Il premier: "Dal corteo nessun contributo Il governo va avanti"

Berlusconi da Pechino: "Sfilata a uso interno della sinistra. Provo invidia per le socialdemocrazie del resto d’Europa. Non sapevano per cosa protestare, si sono aggrappati alla scuola solo all'ultimo minuto"

nostro inviato a Pechino

«Non ci sarà nessun cambiamento nell’azione di governo e della maggioranza perché quella di oggi è una manifestazione a uso interno della sinistra». Mentre al Circo Massimo stanno iniziando ad arrivare i primi cortei e ancora manca qualche ora all’intervento di Walter Veltroni, ragioni di fuso orario impongono a Silvio Berlusconi una sorta di commento «preventivo» sulla manifestazione dell’opposizione. L’incontro con i giornalisti prima della partenza per il Kazakhstan e il faccia a faccia con il presidente Nursultan Nazarbayev, infatti, è sì l’occasione per fare il punto sul vertice Asem che si è appena concluso a Pechino, ma viene ben presto monopolizzato dalle questioni di politica interna.
Così, ai cronisti che gli chiedono un commento sulla piazza di Roma, Berlusconi dice di non essere «affatto preoccupato». Anzi, «sono contento che non piova, così non possono dire “piove, governo ladro”».
«I leader della sinistra – spiega il premier – hanno garantito che sarà una manifestazione serena, diamogli credito». Ma, ci tiene a dire, «non ci sarà nessun cambiamento nell’azione di governo perché questa è una manifestazione per uso interno alla sinistra». Insomma, «interna corporis, per le loro divisioni e per marciare contro il governo».
La convinzione di Berlusconi, infatti, è che la chiamata alla piazza sia soprattutto un modo per ricompattare un’opposizione sempre più sfilacciata.

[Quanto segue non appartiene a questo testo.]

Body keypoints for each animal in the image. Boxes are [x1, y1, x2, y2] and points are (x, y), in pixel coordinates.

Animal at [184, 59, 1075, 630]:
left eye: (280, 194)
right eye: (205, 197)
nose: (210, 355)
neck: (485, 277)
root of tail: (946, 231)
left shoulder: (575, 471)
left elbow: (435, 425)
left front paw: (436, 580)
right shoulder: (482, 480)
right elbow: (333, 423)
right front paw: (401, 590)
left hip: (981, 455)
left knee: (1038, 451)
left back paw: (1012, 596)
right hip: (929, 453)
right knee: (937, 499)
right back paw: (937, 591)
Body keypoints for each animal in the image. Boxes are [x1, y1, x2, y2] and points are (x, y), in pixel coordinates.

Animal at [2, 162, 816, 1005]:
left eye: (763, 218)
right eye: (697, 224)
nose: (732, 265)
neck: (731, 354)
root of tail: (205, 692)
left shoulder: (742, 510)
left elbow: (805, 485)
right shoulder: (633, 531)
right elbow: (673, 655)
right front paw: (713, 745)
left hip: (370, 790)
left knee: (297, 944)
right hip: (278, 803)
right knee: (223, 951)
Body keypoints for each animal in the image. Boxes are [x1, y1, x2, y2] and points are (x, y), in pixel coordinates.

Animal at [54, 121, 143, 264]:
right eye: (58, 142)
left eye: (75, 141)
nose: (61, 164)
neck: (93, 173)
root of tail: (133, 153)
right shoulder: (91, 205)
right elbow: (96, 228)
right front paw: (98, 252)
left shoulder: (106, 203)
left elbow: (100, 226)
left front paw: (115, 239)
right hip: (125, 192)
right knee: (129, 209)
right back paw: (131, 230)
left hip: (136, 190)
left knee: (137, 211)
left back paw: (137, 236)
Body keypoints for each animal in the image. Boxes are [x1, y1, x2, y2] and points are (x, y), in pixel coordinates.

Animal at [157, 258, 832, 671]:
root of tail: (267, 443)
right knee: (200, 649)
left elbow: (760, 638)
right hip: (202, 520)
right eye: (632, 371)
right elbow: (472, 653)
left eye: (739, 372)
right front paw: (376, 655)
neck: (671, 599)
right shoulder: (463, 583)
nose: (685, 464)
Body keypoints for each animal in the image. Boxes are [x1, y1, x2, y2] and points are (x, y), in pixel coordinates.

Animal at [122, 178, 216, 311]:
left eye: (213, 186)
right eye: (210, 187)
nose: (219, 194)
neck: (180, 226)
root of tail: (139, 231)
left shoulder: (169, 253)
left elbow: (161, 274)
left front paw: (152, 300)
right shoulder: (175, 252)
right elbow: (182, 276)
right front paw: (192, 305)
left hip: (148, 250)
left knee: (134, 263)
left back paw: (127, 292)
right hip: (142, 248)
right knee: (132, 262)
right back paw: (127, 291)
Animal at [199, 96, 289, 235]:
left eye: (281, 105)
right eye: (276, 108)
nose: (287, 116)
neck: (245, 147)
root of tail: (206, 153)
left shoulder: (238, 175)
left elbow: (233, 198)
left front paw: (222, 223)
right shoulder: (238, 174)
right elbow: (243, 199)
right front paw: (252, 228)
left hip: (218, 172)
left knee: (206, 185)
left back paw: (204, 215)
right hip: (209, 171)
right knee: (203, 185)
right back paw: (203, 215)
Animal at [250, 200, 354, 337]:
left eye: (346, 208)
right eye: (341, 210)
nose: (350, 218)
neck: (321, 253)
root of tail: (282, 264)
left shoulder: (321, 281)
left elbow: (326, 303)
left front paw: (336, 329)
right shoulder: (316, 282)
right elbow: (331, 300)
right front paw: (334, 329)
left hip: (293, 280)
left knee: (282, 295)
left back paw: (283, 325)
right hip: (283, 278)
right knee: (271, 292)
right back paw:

Non solo perché la sinistra radicale è uscita dalla tornata elettorale senza più una rappresentanza parlamentare, ma anche per i continui tira e molla di Antonio Di Pietro che negli ultimi mesi non ha mai smesso di incalzare Veltroni.
Al Circo Massimo, invece, l’opposizione si è finalmente ritrovata unita, visto che seppure indetta dal Pd alla manifestazione hanno preso parte sia la sinistra radicale che l’Italia dei Valori. Un ragionamento, questo, che secondo il premier trova conferma soprattutto in un elemento: «Per manifestare contro il governo si sono aggrappati alla scuola solo all’ultimo momento. Ma a dimostrare che si tratta di opportunismo politico e di strumentalità c’è che la sinistra, con in testa l’Unità e la Repubblica, fece una guerra al governo contro il passaggio agli insegnanti plurimi nelle classi e oggi fa la stessa cosa per il ritorno al maestro unico». Quanto all’università, aggiunge il premier, «non si capisce come facciano a protestare se non abbiamo ancora detto “bah”». E come aveva fatto venerdì, Berlusconi torna a criticare AnnoZero che sulla scuola «ha raccontato menzogne incredibili e falsità ideologiche» perché «a differenza di quanto dicono certe trasmissioni le università sono piene, i professori tengono le lezioni e gli alunni le ascoltano».
Quella sulla scuola, dunque, è «una protesta solo politica» amplificata da giornali e tv e con l’abitudine di «moltiplicare sempre il numero delle presenze». E lo stesso politica è la piazza del Circo Massimo, perché in un momento di crisi internazionale «un’opposizione che vuole dare un contributo vero e vuole l’interesse del Paese si unisce a noi» e «nelle difficoltà vota dei provvedimenti che appronta assieme a noi». Ma questo in Italia «non è possibile», tanto che «scendono in piazza ora che dovremmo essere uniti». «Si illustrano da soli», chiosa il Cavaliere. Che pur fiero di aver dialogato «in modo costruttivo» durante il vertice Asem anche con Paesi che «si dichiarano orgogliosamente comunisti», sulla sinistra italiana non lesina critiche: «Invidio i socialdemocratici di altri Paesi, ma per ora è con questi che dobbiamo fare i conti... Dovrà passare una generazione prima di avere una sinistra democratica anche in Italia».
Infine, una replica a chi gli chiede che differenza ci sia tra la manifestazione del Circo Massimo e quella di piazza San Giovanni del 2 dicembre 2006: «Andammo in piazza perché eravamo disperati e nessuno ci stava ad ascoltare.

Per dire al governo che la pressione fiscale era insostenibile e per chiedere che fossero ricontate le schede elettorali. Allora non c’era nessuna divisione dei poteri e non sapevo a chi rivolgermi perché tutte le istituzioni erano dalla loro parte. Ma oggi non è affatto così».